I'm still feeling the love today after two mesmerizing sets of jazz storytelling from Kenny Barron, Kiyoshi Kitagawa and Johnathan Blake at the Jazz Bakery last night that jumped off with "Beautiful Love" and the soul thrilling songs, standards and new originals just kept coming. I'll return to that majestic trio in a sec, but first I have to say I can't really hear that song without feeling Shirley Horn and Toots T in that tug-of-war of yearning when they recorded "Beautiful Love" on my fav disk of hers: "You Won't Forget Me". Toots accompanies her piano-less voice with both guitar and harmonica while Shirley wails:
"beautiful love, you are a mystery
beautiful love, what have you done to me?
i was contented til you came along
thrilling my soul with your song
beautiful love, i've roamed your paradise
searching for love, my dream to realize
reaching for heaven, depending on you
beautiful love, will my dreams come true?"
Haven Gillespie, Egbert Van Alstyne, Victor Young and Wayne King responsible for that beautiful/excruciating love.

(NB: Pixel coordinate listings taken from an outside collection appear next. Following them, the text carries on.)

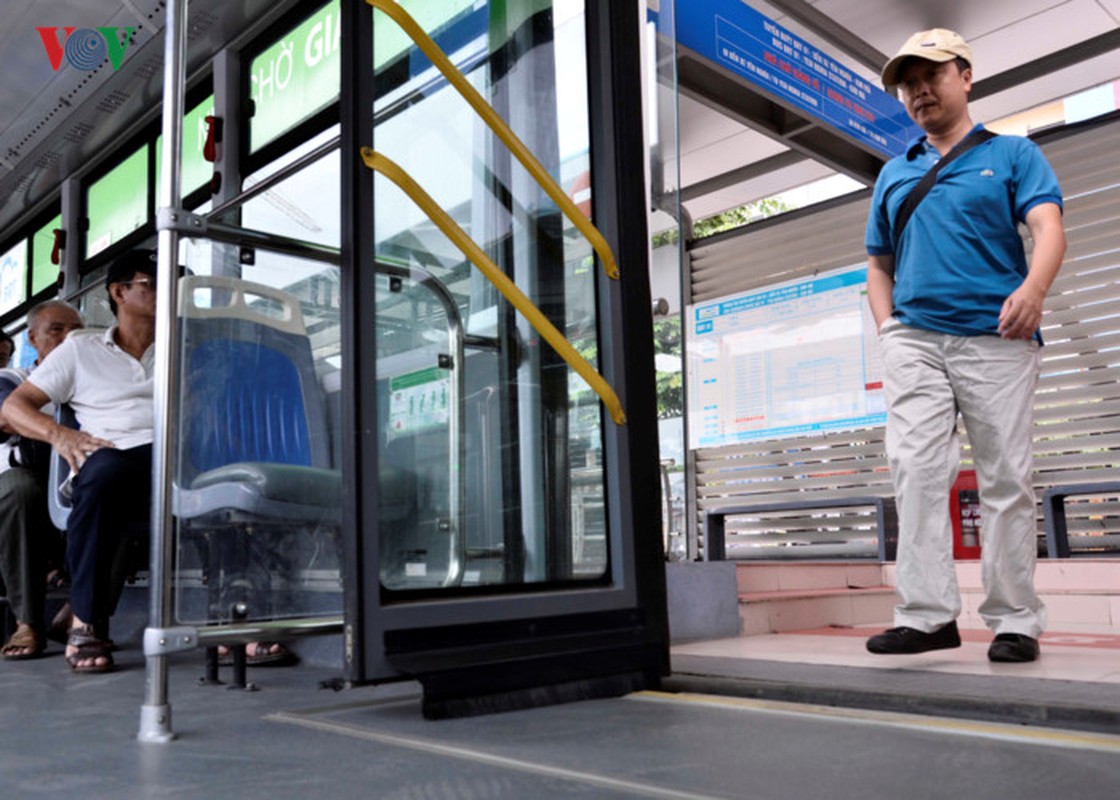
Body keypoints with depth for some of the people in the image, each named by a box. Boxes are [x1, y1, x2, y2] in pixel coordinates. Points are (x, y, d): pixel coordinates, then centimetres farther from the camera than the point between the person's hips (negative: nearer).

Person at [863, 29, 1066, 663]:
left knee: (1007, 480, -1)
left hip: (996, 338, -3)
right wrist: (888, 327, 7)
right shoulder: (894, 174, 21)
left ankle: (1016, 621, 6)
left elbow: (1049, 228, -5)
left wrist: (1033, 288, -27)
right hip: (915, 339, 3)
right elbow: (879, 263, 25)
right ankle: (928, 615, -9)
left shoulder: (1012, 154, 10)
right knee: (916, 471, -10)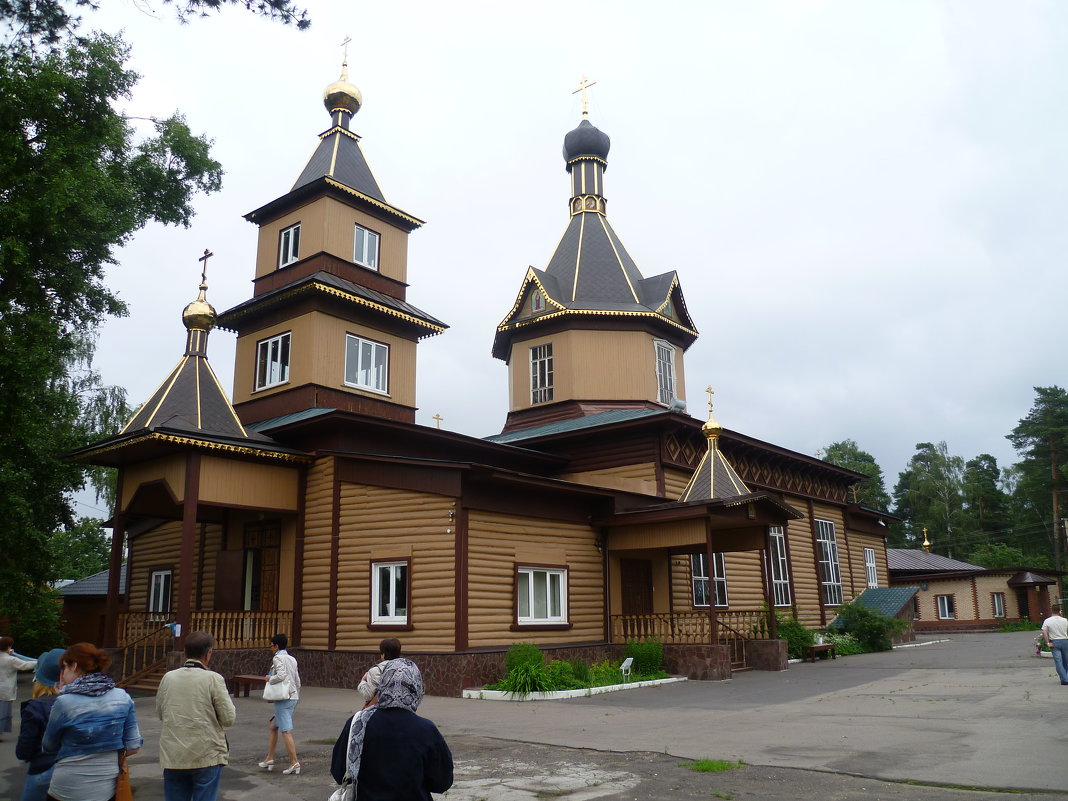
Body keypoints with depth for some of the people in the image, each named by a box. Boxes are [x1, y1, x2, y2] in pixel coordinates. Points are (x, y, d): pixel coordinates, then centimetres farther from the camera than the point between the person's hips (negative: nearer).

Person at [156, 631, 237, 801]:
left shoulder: (168, 677, 1)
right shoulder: (213, 679, -12)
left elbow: (160, 712, 14)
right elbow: (229, 719, -10)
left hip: (172, 756, 4)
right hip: (206, 755, -4)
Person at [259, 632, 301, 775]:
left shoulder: (278, 658, -8)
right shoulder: (292, 659, 16)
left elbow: (281, 675, -24)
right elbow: (297, 680, 17)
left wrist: (270, 678, -6)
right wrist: (297, 696, 24)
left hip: (283, 699, -9)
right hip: (293, 697, 9)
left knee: (286, 731, -8)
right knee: (273, 726, 20)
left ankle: (294, 763, -10)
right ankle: (269, 759, 25)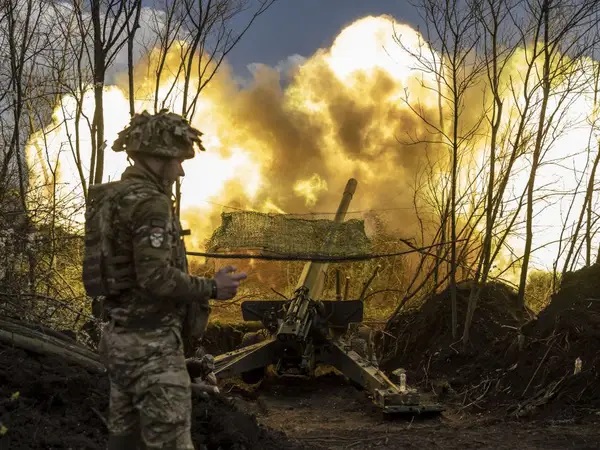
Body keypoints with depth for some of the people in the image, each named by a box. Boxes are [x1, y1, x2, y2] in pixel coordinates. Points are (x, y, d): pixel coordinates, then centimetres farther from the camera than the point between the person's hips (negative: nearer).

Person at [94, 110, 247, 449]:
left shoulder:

I have major gratitude for these old Tin Pan Alley cats...did a little googling and found out Young also wrote "When I Fall in Love", "My Foolish Heart" and "I Don't Stand a Ghost of a Chance" and Gillespie's credited with "You Go to My Head" and (right on time) "Santa Claus is Coming to Town"...I like noticing that Gillespie was still alive for the Jackson Five version...hope he grooved.
This makes me think of one of the last Christmas's my pop's was alive and his main cd that winter was Al Jarreau's live, "Tenderness" and the track that stayed on repeat was Al and Kathleen Battle singing "My Favorite Things." At some point pops is like, "Quiet as it's kept, this is right up there with Coltrane's for me." Then we all had to turn around and give love to Julie Andrews too, no question. And right now I wanna give love to those mostly Jewish composers writing these joints listed above a generation or two before Dinah Washington, Keith Jarrett, Trane, Toots, and the organic Michael Jackson recorded the versions I hold so dear. I wonder what music Haven Gillespie and Victor Young would compose and debut at the Duke Ellington Center for the Study of Sacred Jazz.
If you happen to read this before Saturday night, Dec 22, please catch Kenny Barron's trio at the Jazz Bakery before they head back home for the holidays...as my friend Peter kept saying, "exhilarating! mesmerizing! took us to another level!" And as powerfully as they played, all three were just as gentle and open when they came out after two long sets to chat and connect with the lingering crowd. I kinda stumbled trying to tell Mr. Barron about this blog and my vision for the Duke Center...and he said, "it doesn't have to be religious" ...as if to check in and make sure my vibe was inclusive because for him as long as you come together, totally willing to be in synch like that--he holds the hands I've just watched for 3+hours glide across those keys so responsive and resplendent, he holds them together, well, as if he's saying grace--"I guess it is sacred." Beautiful. Love.